晚上,赵恒月沐浴更衣静等着萧齐衍来,她知道今晚是自己回王府的第一晚,是注定要侍寝的,她默默在纱帐中垂泪。
“苏医师,您……王爷不是吩咐,您不必过来了吗?”外间的丫鬟惊讶道。
“王妃的安神药忘了!”
赵恒月一听是苏玉,鞋袜不及穿,就赤脚跑了出来,她很想紧紧抱住苏玉,叫他带自己走。可是一到外间,赵恒月又赶忙冷静下来,她道:“是我叫他来的,若王爷怪罪,我自会去解释!苏医师,你且进来吧!”

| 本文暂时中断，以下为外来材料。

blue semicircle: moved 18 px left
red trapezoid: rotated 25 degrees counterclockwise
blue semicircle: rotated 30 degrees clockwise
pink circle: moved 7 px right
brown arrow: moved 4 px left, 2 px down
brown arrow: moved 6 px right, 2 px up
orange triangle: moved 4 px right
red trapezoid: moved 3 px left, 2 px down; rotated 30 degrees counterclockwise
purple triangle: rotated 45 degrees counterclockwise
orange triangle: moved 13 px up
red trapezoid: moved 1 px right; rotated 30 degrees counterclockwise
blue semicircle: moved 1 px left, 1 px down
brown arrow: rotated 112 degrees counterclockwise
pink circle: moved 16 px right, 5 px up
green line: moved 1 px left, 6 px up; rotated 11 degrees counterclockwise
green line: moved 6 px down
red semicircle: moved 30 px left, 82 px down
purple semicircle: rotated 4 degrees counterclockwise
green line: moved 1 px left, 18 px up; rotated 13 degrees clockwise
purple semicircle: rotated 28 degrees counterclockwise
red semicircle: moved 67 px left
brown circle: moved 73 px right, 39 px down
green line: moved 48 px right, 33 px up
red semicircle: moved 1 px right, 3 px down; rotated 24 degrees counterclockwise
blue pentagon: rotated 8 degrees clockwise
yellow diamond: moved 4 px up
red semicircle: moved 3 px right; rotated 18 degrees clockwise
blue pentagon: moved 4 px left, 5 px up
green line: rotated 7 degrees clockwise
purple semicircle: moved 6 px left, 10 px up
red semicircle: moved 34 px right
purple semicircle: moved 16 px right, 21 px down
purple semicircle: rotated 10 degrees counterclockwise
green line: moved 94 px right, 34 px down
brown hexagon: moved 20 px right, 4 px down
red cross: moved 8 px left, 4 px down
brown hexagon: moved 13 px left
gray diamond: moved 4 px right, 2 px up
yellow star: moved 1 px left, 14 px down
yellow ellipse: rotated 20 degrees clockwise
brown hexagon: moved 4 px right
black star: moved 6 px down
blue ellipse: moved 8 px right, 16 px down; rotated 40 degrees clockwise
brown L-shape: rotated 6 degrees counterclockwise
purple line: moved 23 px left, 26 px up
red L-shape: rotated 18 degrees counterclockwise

苏玉见赵恒月冲出来的时候,心里何尝不是和她一样,刚进内室,赵恒月刚想抱他,苏玉赶紧跪下,头都伏在了地板上,他态度恭敬道:“王妃,在下这就给您诊脉!您且回床上坐好!”
赵恒月知道苏玉在警告她,强忍着心头万般情绪,静静坐会了榻上,隔着一个纱帐,苏玉跪地为她诊脉,手指触碰的一刹那,苏玉手抖了一下,他声音很轻很轻,他问:“不想说点什么?”
“我想说的,你心里知道!”
苏玉沉默了,整个诊脉流程都没有再说一句话,临到要走时,苏玉把一粒药递给她,“这是安神的药,你现在吃,免得发病伤到王爷。他把你接回来,可不是想看见一个疯子!”
赵恒月看都不想看,冷笑一声,抓过药丸仰头就吞了。“最好是颗毒药,立刻死也比现在好过!”
苏玉不说话,默默退了出去。苏玉前脚刚走,萧齐衍就来了。他见赵恒月双目无神,坐在那里发呆,便轻轻过去搂住了他。赵恒月忽感一阵温暖气息,她以为苏玉回来了,但抬头却见到萧齐衍。萧齐衍见她眼神从惊喜一下变成失望,心中醋意可想而知,但对他来说,赵恒月能跟他回来,就是一个好的开始,无论如何他都不能再伤她哪怕毫厘。
“月儿,能再这样静静看着你,本王已经很知足了!本王今天叫你侍寝,只是做做样子,不然日后侧妃、王府上下众人难免会轻视你!觉得本王又对你有成见!”萧齐衍坦诚道。